● Input data:
Segment Open

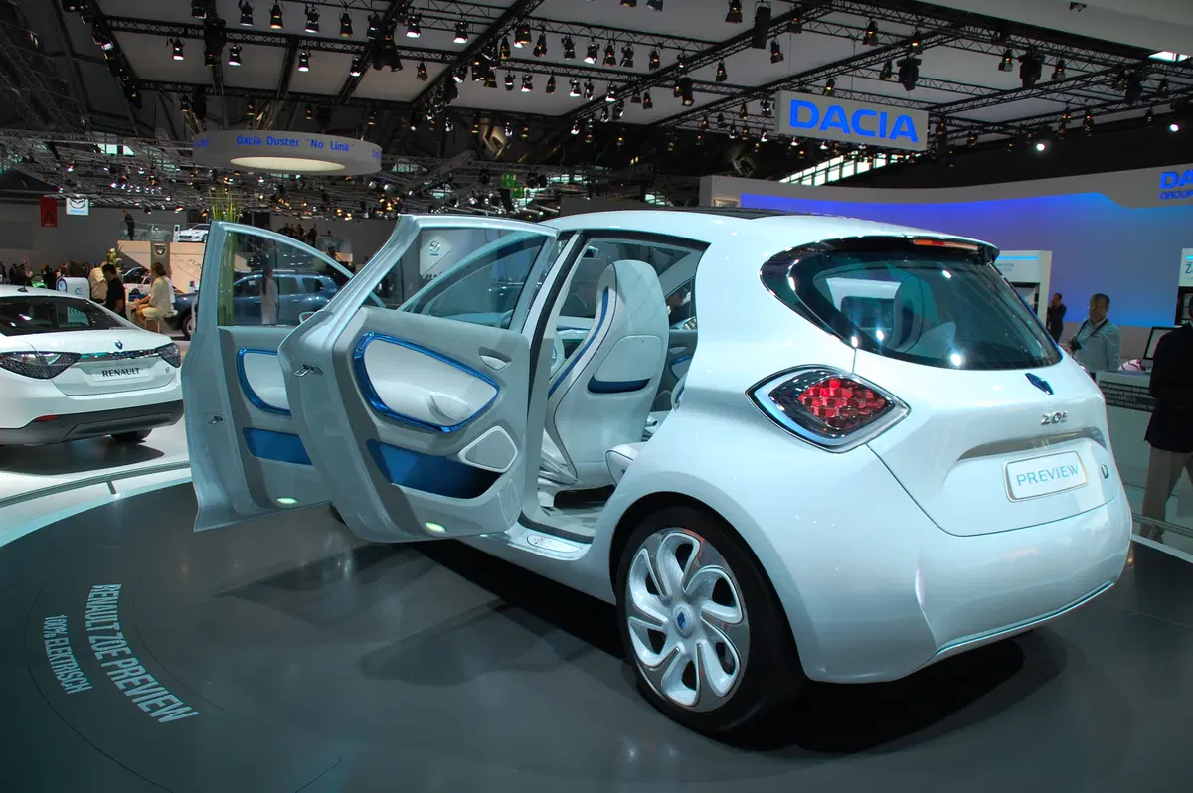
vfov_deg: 47.9
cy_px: 396
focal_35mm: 27
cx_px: 596
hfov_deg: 67.4
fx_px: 894
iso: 220
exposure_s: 1/125
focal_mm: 18
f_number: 5.6
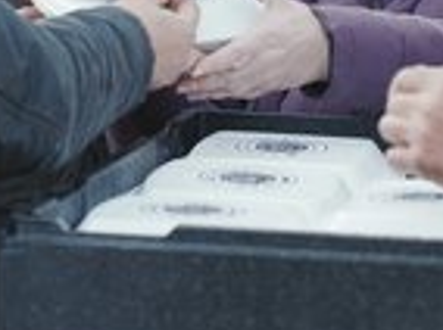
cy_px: -6
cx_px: 131
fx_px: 2594
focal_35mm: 203
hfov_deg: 9.8
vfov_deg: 7.3
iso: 100
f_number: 4
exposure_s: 1/200
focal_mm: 75
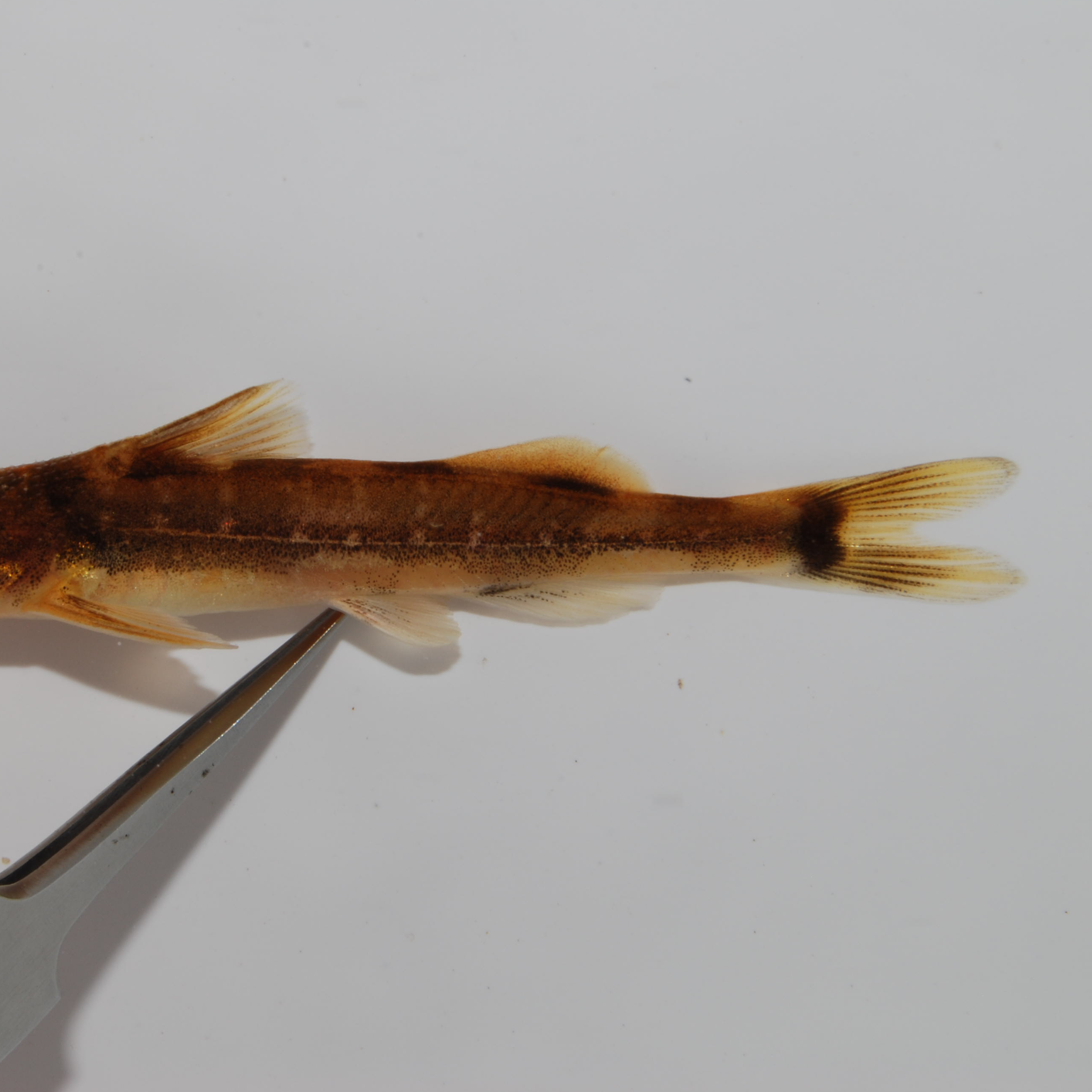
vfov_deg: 16.5
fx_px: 3770
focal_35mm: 106
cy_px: 545
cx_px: 382
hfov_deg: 16.5
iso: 100
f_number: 22
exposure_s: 1/100
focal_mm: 55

Segment Closed

● Activity: Your reply should be nothing but the lines from the one containing "vfov_deg: 16.5" through the last line above, copied exactly; please include both ends.

● Reply:
vfov_deg: 16.5
fx_px: 3770
focal_35mm: 106
cy_px: 545
cx_px: 382
hfov_deg: 16.5
iso: 100
f_number: 22
exposure_s: 1/100
focal_mm: 55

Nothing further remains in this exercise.